→ Text excerpt
"Robert Winthrop Chanler, product of New York's
wealth and aristocracy, probably the most imaginative artist America has
produced, had come to spend his last days in Woodstock.
Not one of the least things that drew him was the gay abandon and talent
at the Maverick Festivals. He reveled at the
communal spirit of its pageantry and the distinctive originality of its
groups.
Its riot of beauty and humor appealed to him, and the
daring of its effects and its ideas. He himself entered into it graciously,
contributing time, thought, and money for weeks before. Among other things
he admired its progenitor, the old Puritan, whose will he could not bend.
How often he has introduced me to his friends or followers with the words,
'This is my friend, Hervey White. I have great respect for him'.He used
to look from my door up toward my mountain. 'It's a great thing to be backed
by a mountain. It gives character. It does not yield to circumstances,'
he said. There was another man greatly impressed by the festivals, Poultny
Bigelow,
who said, at the first one on arriving, 'Only a man of
genius could do this.' For me it was the irony of fate that the books I
had for years been making sacrifice, should never be read by those admirers.
They probably did not know that they existed. Whereas, a plaything, a painted
toy I had created to pay my living, should be thought of as the outcome
and aim of my whole life.
I admired Bob for his art. Have seen his
marvelous screens. I admired his great intellect, his correlated learning,
his freedom from convention, and his strength. If his weakness was great,
too, I deplored it, though it gave him a picturesqueness and understanding.
One of the things that kept me from him was a physical defect in his speech.

→ Data shown
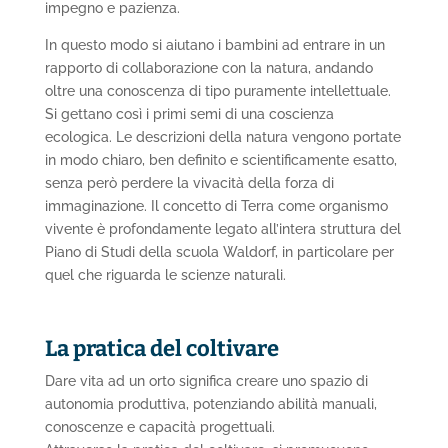
impegno e pazienza.
In questo modo si aiutano i bambini ad entrare in un
rapporto di collaborazione con la natura, andando
oltre una conoscenza di tipo puramente intellettuale.
Si gettano così i primi semi di una coscienza
ecologica. Le descrizioni della natura vengono portate
in modo chiaro, ben definito e scientificamente esatto,
senza però perdere la vivacità della forza di
immaginazione. Il concetto di Terra come organismo
vivente è profondamente legato all’intera struttura del
Piano di Studi della scuola Waldorf, in particolare per
quel che riguarda le scienze naturali.
La pratica del coltivare
Dare vita ad un orto significa creare uno spazio di
autonomia produttiva, potenziando abilità manuali,
conoscenze e capacità progettuali.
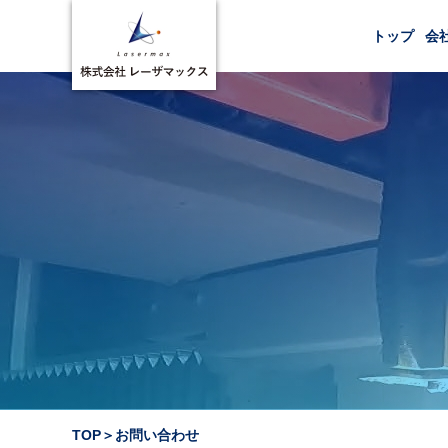
トップ
会
貴社名
貴社名ふりがな
所属
役職
TOP
＞
お問い合わせ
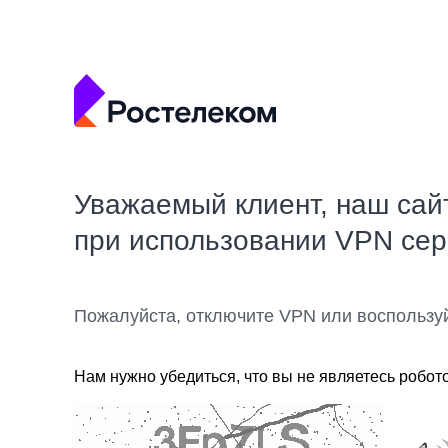
Уважаемый клиент, наш сай
при использовании VPN се
Пожалуйста, отключите VPN или воспользу
Нам нужно убедиться, что вы не являетесь робот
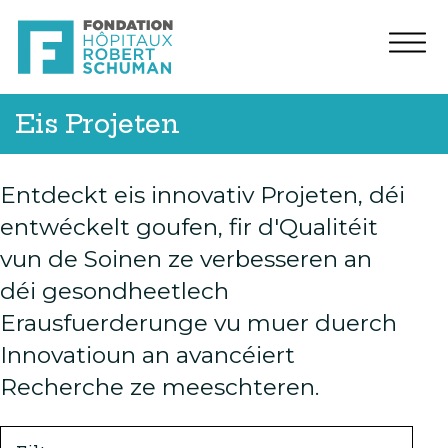
Eis Projeten
Entdeckt eis innovativ Projeten, déi
entwéckelt goufen, fir d'Qualitéit
vun de Soinen ze verbesseren an
déi gesondheetlech
Erausfuerderunge vu muer duerch
Innovatioun an avancéiert
Recherche ze meeschteren.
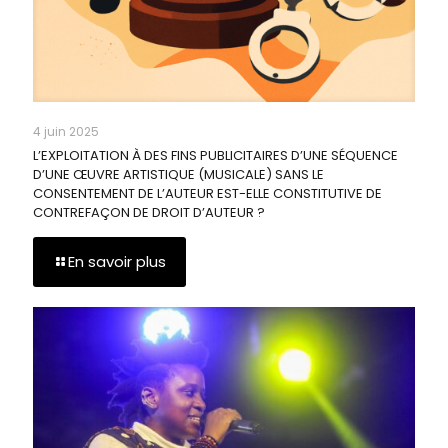
4 juin 2025
L’EXPLOITATION À DES FINS PUBLICITAIRES D’UNE SÉQUENCE
D’UNE ŒUVRE ARTISTIQUE (MUSICALE) SANS LE
CONSENTEMENT DE L’AUTEUR EST-ELLE CONSTITUTIVE DE
CONTREFAÇON DE DROIT D’AUTEUR ?
En savoir plus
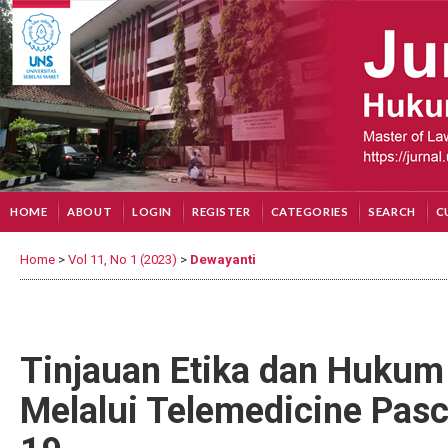
HOME
ABOUT
LOGIN
REGISTER
CATEGORIES
SEARCH
C
Home
>
Vol 11, No 1 (2023)
>
Dewayanti
Tinjauan Etika dan Hukum
Melalui Telemedicine Pas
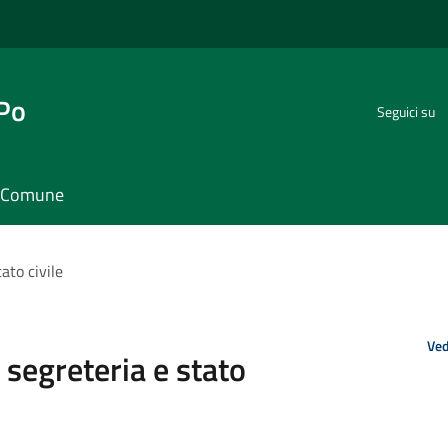
 Po
Seguici su
il Comune
ato civile
Ved
 segreteria e stato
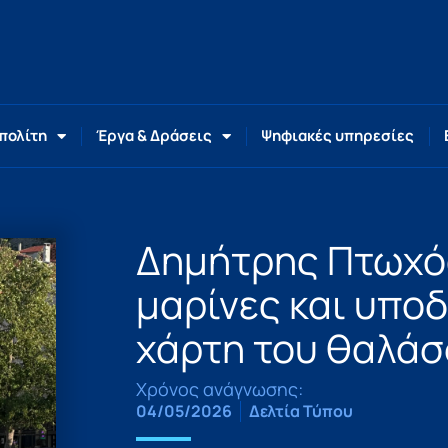
 πολίτη
Έργα & Δράσεις
Ψηφιακές υπηρεσίες
Δημήτρης Πτωχός
μαρίνες και υπο
χάρτη του θαλάσ
Χρόνος ανάγνωσης:
04/05/2026
Δελτία Τύπου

→ Tasks
1. According to the passage about Robert Winthrop Chanler, where had he come to spend his last days?
2. Carry the passage about Robert Winthrop Chanler forward from its final sentence.

→ Replies
1. Woodstock

2.
I could never more than half understand him and it was weariness to be
asking repetition. I am naturally a little slow at catching words but can
make it up from emotional expression. Bob's expression was as rigid as
his speech. Take Hunt Diedrich's face for instance, it was a cloud
shadowed meadow - the sunshine and shade of humor were always there. Nonetheless,
he gave me long talks and confidences. I rarely talked to him - it was
not my way. It is a quiet receptive fellow who draws me out. I let an egoist
and vain man have the floor. All the great men I have known were vain and
egotists: Whitehead, Darrow, Bolton Brown and Bob
Chanler. As Wendt put it, 'I am but ambitious to be a baffoon, the nigger
behind Caesar in the triumphal procession, 'Remember, Caesar, that you
are only mortal,' is left for me.
Bob took me to see his old home
(Rokeby) across the Hudson, and introduced me to his sisters and
daughters. He showed me his old room when he was a boy, decorated by himself
with landscapes and flying ravens. I asked him about his sister in law
Amilie
Rives whose book, 'The Quick and the Dead' had moved me so in youth.
'She was the woman who showed me the way out of all this', he said. 'She
was the one who helped me to my freedom'.
He took me to see the yacht
he had rented for a summer, then began to urge me to go down in it and
see his town house. I agreed if he would let me steer the boat.
'Come down below and change
to some warm underwear. I have wool union suits for the purpose; the nights
are cold.'
While Philippine Paul
was making ready we went down into the cabin and stripped to the buff.
I was surprised to see his bulky figure was mostly clothes. He had the
body of a cupid heroic scale. Strong contrast to my thin proportions and
bony structures. I always say the body reflects the soul. It was midnight
when we climbed his stairs of vines and monkeys, but a clamorous party
was assembled for his return. 'What a night' he remarked the next morning.
Carousing and beating drums till almost dawn, girls, women, men who were
almost girls, pandemonium to a hermit like myself. The next day he drove
me home or had me driven. The car was open, we sat bare heads, gray, and
stalwart like old vikings. On the way I told him I was going to build a
theater on the Maverick. He asked me if I needed money for the enterprise
but I replied I preferred to build it all on debt. 'You will do it. It
is better to work alone.' That day he talked European history like the
creator, though he had not slept and had been drinking all the night. He
could correlate his subjects in any period, the politics, sociology and
art. He could illustrate with the customs of the populace, he could give
incidents for illustration of his points, then break off with a personal
explanation of his conduct. He was a man of great emotion and great mind."
(from
Hervey White's autobiography in Woodstock library)
Photo from Woodstock Library
Collection
(to be continued)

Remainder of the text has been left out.